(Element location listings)
========
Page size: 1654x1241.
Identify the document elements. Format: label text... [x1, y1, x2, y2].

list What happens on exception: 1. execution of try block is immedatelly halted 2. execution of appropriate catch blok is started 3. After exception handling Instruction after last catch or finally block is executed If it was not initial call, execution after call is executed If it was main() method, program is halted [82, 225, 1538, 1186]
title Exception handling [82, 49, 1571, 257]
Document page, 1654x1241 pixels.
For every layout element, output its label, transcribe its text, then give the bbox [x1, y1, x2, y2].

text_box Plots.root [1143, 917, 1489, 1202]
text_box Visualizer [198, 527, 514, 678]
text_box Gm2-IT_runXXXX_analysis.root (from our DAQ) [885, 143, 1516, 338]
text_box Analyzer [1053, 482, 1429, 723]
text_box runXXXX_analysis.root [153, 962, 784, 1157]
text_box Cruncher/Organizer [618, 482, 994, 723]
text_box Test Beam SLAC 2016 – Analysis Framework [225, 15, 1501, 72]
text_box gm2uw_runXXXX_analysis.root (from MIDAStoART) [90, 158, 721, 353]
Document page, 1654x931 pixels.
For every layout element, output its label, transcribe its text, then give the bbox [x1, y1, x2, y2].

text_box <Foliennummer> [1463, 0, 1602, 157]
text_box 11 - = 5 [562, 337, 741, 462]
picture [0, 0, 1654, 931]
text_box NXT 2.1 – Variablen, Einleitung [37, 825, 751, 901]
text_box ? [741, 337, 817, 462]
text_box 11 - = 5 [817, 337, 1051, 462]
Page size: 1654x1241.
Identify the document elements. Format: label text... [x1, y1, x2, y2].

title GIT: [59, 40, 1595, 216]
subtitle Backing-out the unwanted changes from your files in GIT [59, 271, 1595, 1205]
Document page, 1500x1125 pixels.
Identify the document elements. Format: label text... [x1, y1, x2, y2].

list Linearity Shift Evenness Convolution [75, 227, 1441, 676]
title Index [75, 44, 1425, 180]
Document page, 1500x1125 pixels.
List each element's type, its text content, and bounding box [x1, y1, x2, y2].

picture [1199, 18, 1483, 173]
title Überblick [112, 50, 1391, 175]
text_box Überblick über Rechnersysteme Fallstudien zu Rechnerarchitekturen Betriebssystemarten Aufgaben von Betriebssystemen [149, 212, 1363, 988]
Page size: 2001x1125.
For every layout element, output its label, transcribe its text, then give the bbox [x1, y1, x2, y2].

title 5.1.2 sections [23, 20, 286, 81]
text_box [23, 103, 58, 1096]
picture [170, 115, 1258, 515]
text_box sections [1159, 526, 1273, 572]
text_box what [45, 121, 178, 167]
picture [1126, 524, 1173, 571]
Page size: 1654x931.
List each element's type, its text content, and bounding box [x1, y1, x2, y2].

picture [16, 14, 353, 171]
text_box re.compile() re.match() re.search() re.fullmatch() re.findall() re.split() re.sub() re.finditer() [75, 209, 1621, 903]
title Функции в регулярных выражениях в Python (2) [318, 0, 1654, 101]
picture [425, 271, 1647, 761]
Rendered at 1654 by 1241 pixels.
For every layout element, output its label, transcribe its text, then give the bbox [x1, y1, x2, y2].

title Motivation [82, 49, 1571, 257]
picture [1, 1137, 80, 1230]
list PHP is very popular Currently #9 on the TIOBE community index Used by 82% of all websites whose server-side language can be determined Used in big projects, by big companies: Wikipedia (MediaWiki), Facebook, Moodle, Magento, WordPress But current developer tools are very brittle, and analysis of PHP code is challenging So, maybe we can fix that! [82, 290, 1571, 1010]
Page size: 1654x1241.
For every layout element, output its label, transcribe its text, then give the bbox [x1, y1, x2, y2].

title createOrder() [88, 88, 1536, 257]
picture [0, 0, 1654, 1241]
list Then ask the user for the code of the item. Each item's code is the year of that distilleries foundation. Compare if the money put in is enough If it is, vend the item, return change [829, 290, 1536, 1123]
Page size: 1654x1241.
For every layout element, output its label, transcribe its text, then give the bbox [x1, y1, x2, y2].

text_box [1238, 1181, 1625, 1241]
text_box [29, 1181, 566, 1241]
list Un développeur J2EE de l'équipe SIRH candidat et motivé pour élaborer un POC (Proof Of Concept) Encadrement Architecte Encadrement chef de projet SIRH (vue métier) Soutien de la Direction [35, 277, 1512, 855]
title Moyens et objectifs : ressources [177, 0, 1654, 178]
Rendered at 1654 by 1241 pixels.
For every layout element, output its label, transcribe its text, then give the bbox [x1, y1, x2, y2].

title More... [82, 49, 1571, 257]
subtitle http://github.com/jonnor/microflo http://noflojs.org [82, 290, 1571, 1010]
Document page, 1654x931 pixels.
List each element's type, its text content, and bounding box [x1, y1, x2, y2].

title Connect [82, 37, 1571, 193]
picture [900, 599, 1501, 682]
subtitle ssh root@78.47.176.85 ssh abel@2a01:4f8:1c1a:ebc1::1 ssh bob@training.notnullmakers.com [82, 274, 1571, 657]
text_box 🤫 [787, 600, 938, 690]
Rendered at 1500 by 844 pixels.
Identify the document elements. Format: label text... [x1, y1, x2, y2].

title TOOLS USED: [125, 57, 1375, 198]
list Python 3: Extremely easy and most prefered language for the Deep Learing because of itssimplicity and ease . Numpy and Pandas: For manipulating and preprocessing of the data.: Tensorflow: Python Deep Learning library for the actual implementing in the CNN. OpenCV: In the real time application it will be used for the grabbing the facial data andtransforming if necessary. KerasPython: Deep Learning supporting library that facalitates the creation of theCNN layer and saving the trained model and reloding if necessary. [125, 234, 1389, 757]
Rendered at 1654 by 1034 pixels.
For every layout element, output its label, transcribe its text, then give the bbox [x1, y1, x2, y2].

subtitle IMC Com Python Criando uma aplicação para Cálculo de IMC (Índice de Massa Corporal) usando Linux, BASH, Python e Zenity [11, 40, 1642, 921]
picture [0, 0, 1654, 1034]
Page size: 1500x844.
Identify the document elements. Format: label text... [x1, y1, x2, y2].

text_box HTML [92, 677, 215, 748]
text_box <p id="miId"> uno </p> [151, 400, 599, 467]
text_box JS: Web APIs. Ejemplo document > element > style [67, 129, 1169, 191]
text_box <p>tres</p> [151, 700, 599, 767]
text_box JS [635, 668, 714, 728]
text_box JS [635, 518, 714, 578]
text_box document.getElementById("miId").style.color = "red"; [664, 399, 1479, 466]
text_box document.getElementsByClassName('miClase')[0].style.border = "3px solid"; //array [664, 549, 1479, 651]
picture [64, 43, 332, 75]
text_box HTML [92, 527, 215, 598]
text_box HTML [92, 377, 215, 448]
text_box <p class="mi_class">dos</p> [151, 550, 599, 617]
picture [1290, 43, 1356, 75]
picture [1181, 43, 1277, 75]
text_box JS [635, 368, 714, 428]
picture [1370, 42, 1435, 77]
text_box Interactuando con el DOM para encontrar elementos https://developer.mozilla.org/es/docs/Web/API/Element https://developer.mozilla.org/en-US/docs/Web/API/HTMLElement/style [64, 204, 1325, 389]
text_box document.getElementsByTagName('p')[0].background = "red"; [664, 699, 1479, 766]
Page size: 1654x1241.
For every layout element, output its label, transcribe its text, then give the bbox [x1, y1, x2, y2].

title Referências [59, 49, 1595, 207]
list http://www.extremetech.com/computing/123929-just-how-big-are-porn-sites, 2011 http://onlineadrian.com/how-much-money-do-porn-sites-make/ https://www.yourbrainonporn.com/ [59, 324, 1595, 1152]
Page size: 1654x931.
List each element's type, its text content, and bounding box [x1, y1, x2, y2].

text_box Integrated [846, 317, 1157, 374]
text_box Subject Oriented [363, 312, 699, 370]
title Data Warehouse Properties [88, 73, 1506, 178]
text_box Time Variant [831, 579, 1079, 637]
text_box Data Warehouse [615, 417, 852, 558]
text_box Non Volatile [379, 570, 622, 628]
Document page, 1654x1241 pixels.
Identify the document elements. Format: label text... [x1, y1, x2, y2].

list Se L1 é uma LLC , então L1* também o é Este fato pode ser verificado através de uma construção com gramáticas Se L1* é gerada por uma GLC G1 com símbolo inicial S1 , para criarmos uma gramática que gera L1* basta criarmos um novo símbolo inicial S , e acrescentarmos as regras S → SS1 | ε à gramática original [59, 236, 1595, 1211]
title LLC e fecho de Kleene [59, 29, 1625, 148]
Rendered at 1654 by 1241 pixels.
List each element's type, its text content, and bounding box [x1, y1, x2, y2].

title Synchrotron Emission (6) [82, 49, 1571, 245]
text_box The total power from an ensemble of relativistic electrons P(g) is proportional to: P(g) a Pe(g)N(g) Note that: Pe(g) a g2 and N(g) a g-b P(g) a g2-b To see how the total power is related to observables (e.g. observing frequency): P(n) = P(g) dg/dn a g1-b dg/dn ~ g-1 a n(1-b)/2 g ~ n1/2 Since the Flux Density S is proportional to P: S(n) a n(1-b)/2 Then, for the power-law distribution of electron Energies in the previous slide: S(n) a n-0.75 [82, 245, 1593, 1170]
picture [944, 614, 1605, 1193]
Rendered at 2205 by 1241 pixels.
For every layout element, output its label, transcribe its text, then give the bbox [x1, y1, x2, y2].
========
> [Task details] Lay out the data as a numbered list, from its first line up to and including the line containing "title Index [75, 44, 1425, 180]", leaving out blank lines.

> [The result]
1. Page size: 1654x1241.
2. Identify the document elements. Format: label text... [x1, y1, x2, y2].
3. list What happens on exception: 1. execution of try block is immedatelly halted 2. execution of appropriate catch blok is started 3. After exception handling Instruction after last catch or finally block is executed If it was not initial call, execution after call is executed If it was main() method, program is halted [82, 225, 1538, 1186]
4. title Exception handling [82, 49, 1571, 257]
5. Document page, 1654x1241 pixels.
6. For every layout element, output its label, transcribe its text, then give the bbox [x1, y1, x2, y2].
7. text_box Plots.root [1143, 917, 1489, 1202]
8. text_box Visualizer [198, 527, 514, 678]
9. text_box Gm2-IT_runXXXX_analysis.root (from our DAQ) [885, 143, 1516, 338]
10. text_box Analyzer [1053, 482, 1429, 723]
11. text_box runXXXX_analysis.root [153, 962, 784, 1157]
12. text_box Cruncher/Organizer [618, 482, 994, 723]
13. text_box Test Beam SLAC 2016 – Analysis Framework [225, 15, 1501, 72]
14. text_box gm2uw_runXXXX_analysis.root (from MIDAStoART) [90, 158, 721, 353]
15. Document page, 1654x931 pixels.
16. For every layout element, output its label, transcribe its text, then give the bbox [x1, y1, x2, y2].
17. text_box <Foliennummer> [1463, 0, 1602, 157]
18. text_box 11 - = 5 [562, 337, 741, 462]
19. picture [0, 0, 1654, 931]
20. text_box NXT 2.1 – Variablen, Einleitung [37, 825, 751, 901]
21. text_box ? [741, 337, 817, 462]
22. text_box 11 - = 5 [817, 337, 1051, 462]
23. Page size: 1654x1241.
24. Identify the document elements. Format: label text... [x1, y1, x2, y2].
25. title GIT: [59, 40, 1595, 216]
26. subtitle Backing-out the unwanted changes from your files in GIT [59, 271, 1595, 1205]
27. Document page, 1500x1125 pixels.
28. Identify the document elements. Format: label text... [x1, y1, x2, y2].
29. list Linearity Shift Evenness Convolution [75, 227, 1441, 676]
30. title Index [75, 44, 1425, 180]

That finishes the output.